Commercial ambulances not shielded by the Maryland Good Samaritan Act or the Fire and Rescue Act

In Murray v. Transcare Maryland, Inc., No. 1791, Sept. Term 2010 (Feb. 9, 2012), the Court of Special Appeals held that a private for-profit ambulance service is not subject to Maryland’s Good Samaritan Act (Md. Courts and Jud Code Ann. § 5-603) or to the Fire and Rescue Act (§ 5-604). Both statutes are designed to provide immunity to certain individuals and companies that commit negligent torts while providing emergency services.


The facts were as follows: Transcare is a private, for-profit ambulance service. Bryson Murray, a child, was taken to the emergency room at Easton Memorial Hospital with complaints of congestion and trouble breathing. Bryson was intubated and subsequently transported by helicopter to the Pediatric Intensive Care Unit of the University of Maryland Medical System. Chris Barbour, a paramedic employed by Transcare, accompanied Bryson in the helicopter. During the flight, Bryson’s airway became blocked, and he required an oxygen mask. Barbour was unable to timely locate the mask, and Bryson suffered permanent brain damage as a result.


Bryson’s mother filed suit against Transcare, alleging that Barbour failed to exercise reasonable care. Transcare moved for summary judgment, invoking the Good Samaritan Act and the Fire and Rescue Act.
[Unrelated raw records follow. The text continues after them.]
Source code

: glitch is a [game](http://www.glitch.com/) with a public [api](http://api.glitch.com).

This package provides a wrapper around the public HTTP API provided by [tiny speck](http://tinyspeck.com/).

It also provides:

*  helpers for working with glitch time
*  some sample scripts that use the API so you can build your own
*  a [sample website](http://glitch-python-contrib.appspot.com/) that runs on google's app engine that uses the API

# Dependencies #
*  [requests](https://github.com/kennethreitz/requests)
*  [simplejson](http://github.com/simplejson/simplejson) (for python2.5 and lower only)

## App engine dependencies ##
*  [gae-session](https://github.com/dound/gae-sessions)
After extensive analysis of the statutory language and legislative history, the Court of Special Appeals held that neither statute was applicable. The Good Samaritan Act does not apply to a for-profit company like Transcare because the Act’s protection of corporate entities is limited to volunteer service providers. By contrast, the Act would cover an individual paramedic employed by a commercial ambulance company, and therefore would likely immunize Barbour from personal liability.


Likewise, the court held that Transcare was not protected under the Fire and Rescue Act. That statute only applies to “fire companies” and “rescue companies.” The court held that Transcare was not a rescue company because the primary purpose of an ambulance is to transport the sick, not to save people from danger. The court stated in dicta that since ambulance companies are not defined as “rescue companies” under the Fire and Rescue Act, the Act would not apply even if a tort occurs while an ambulance company is engaged in providing rescue services (e.g. in an emergency situation).

In a separate part of its opinion, the Court of Special Appeals affirmed the trial court’s decision to transfer venue from Baltimore City to Talbot County under the doctrine of forum non conveniens. The Court of Special Appeals held that the trial court did not abuse its discretion because the tort occurred in Talbot County, several witnesses were located in Talbot County, and neither party resided in Baltimore City.